— START Dataset extract —

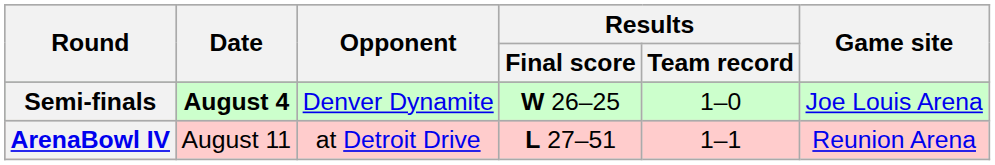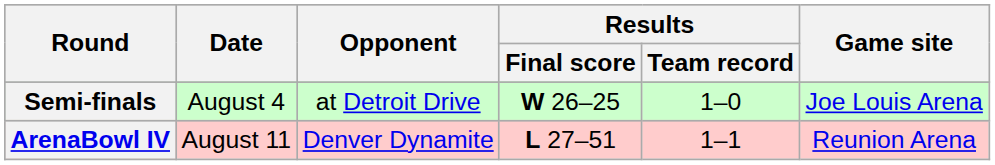Semi-finals | Date: bold -> normal
Semi-finals | Opponent: Denver Dynamite -> at Detroit Drive
ArenaBowl IV | Opponent: at Detroit Drive -> Denver Dynamite
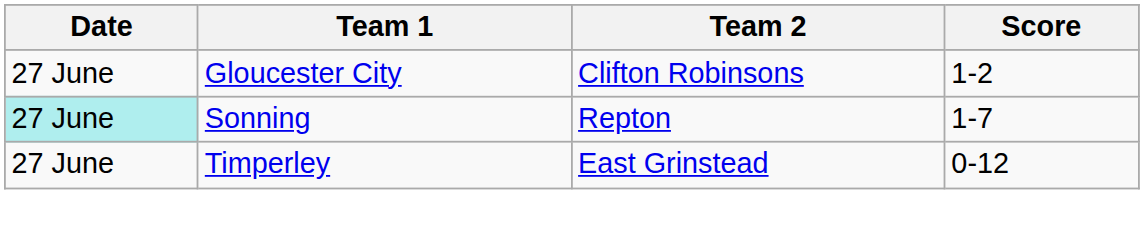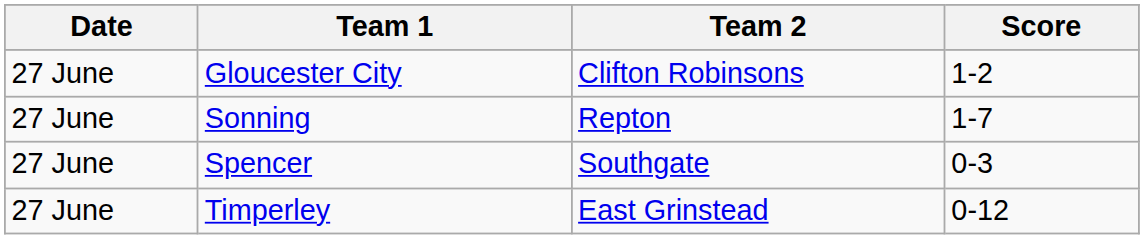Sonning | Date: paleturquoise background -> no background
+ row: 27 June | Spencer | Southgate | 0-3
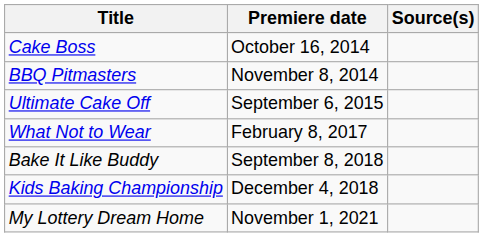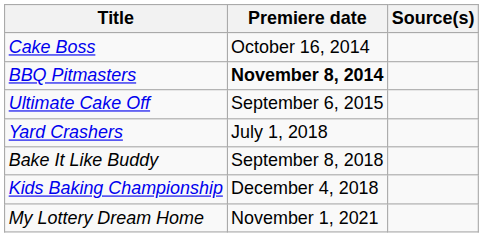BBQ Pitmasters | Premiere date: normal -> bold
- row: What Not to Wear | February 8, 2017
+ row: Yard Crashers | July 1, 2018
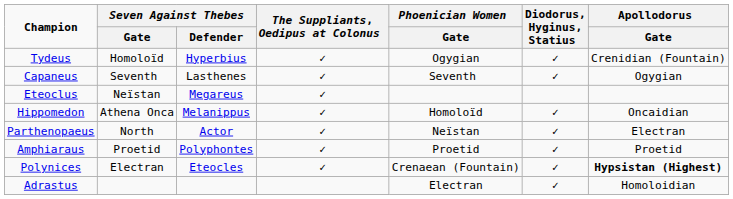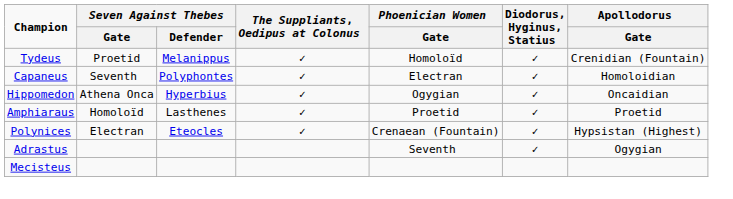Tydeus | Seven Against Thebes / Gate: Homoloïd -> Proetid
Tydeus | Seven Against Thebes / Defender: Hyperbius -> Melanippus
Tydeus | Phoenician Women / Gate: Ogygian -> Homoloïd
Capaneus | Seven Against Thebes / Defender: Lasthenes -> Polyphontes
Capaneus | Phoenician Women / Gate: Seventh -> Electran
Capaneus | Apollodorus / Gate: Ogygian -> Homoloidian
- row: Eteoclus | Neïstan | Megareus | ✓
Hippomedon | Seven Against Thebes / Defender: Melanippus -> Hyperbius
Hippomedon | Phoenician Women / Gate: Homoloïd -> Ogygian
- row: Parthenopaeus | North | Actor | ✓ | Neïstan | ✓ | Electran
Amphiaraus | Seven Against Thebes / Gate: Proetid -> Homoloïd
Amphiaraus | Seven Against Thebes / Defender: Polyphontes -> Lasthenes
Polynices | Apollodorus / Gate: bold -> normal
Adrastus | Phoenician Women / Gate: Electran -> Seventh
Adrastus | Apollodorus / Gate: Homoloidian -> Ogygian
+ row: Mecisteus
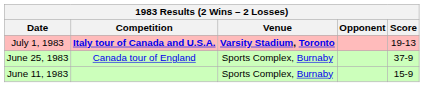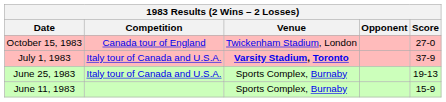+ row: October 15, 1983 | Canada tour of England | Twickenham Stadium, London | 27-0
July 1, 1983 | Competition: bold -> normal
July 1, 1983 | Score: 19-13 -> 37-9
June 25, 1983 | Competition: Canada tour of England -> Italy tour of Canada and U.S.A.
June 25, 1983 | Score: 37-9 -> 19-13
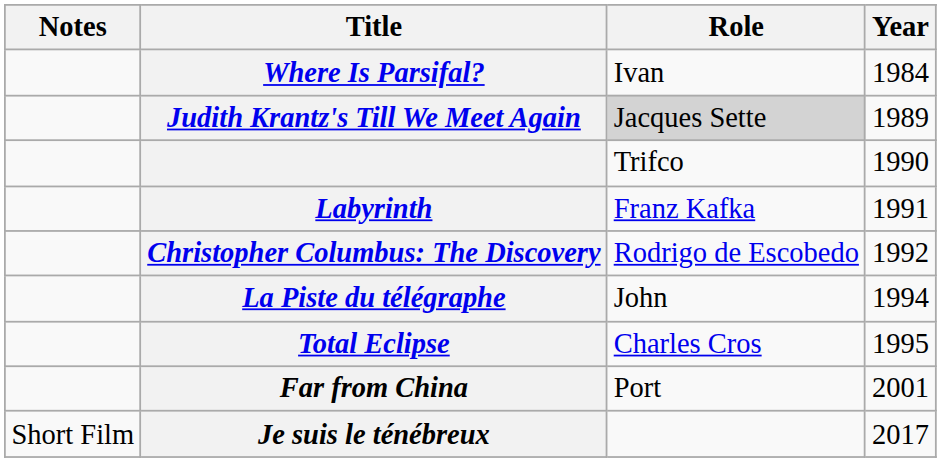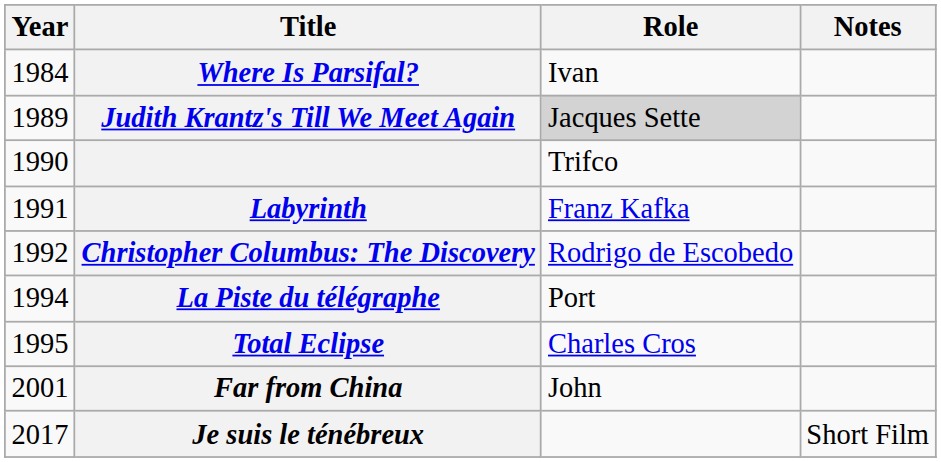columns swapped: Year <-> Notes
La Piste du télégraphe | Role: John -> Port
Far from China | Role: Port -> John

— END Dataset extract —

Arrange every line of change in the material above as one numbered list, dropping any blank lines. Leave the pictures out of your answer.

# Expected answer
1. Semi-finals | Date: bold -> normal
2. Semi-finals | Opponent: Denver Dynamite -> at Detroit Drive
3. ArenaBowl IV | Opponent: at Detroit Drive -> Denver Dynamite
4. Sonning | Date: paleturquoise background -> no background
5. + row: 27 June | Spencer | Southgate | 0-3
6. BBQ Pitmasters | Premiere date: normal -> bold
7. - row: What Not to Wear | February 8, 2017
8. + row: Yard Crashers | July 1, 2018
9. Tydeus | Seven Against Thebes / Gate: Homoloïd -> Proetid
10. Tydeus | Seven Against Thebes / Defender: Hyperbius -> Melanippus
11. Tydeus | Phoenician Women / Gate: Ogygian -> Homoloïd
12. Capaneus | Seven Against Thebes / Defender: Lasthenes -> Polyphontes
13. Capaneus | Phoenician Women / Gate: Seventh -> Electran
14. Capaneus | Apollodorus / Gate: Ogygian -> Homoloidian
15. - row: Eteoclus | Neïstan | Megareus | ✓
16. Hippomedon | Seven Against Thebes / Defender: Melanippus -> Hyperbius
17. Hippomedon | Phoenician Women / Gate: Homoloïd -> Ogygian
18. - row: Parthenopaeus | North | Actor | ✓ | Neïstan | ✓ | Electran
19. Amphiaraus | Seven Against Thebes / Gate: Proetid -> Homoloïd
20. Amphiaraus | Seven Against Thebes / Defender: Polyphontes -> Lasthenes
21. Polynices | Apollodorus / Gate: bold -> normal
22. Adrastus | Phoenician Women / Gate: Electran -> Seventh
23. Adrastus | Apollodorus / Gate: Homoloidian -> Ogygian
24. + row: Mecisteus
25. + row: October 15, 1983 | Canada tour of England | Twickenham Stadium, London | 27-0
26. July 1, 1983 | Competition: bold -> normal
27. July 1, 1983 | Score: 19-13 -> 37-9
28. June 25, 1983 | Competition: Canada tour of England -> Italy tour of Canada and U.S.A.
29. June 25, 1983 | Score: 37-9 -> 19-13
30. columns swapped: Year <-> Notes
31. La Piste du télégraphe | Role: John -> Port
32. Far from China | Role: Port -> John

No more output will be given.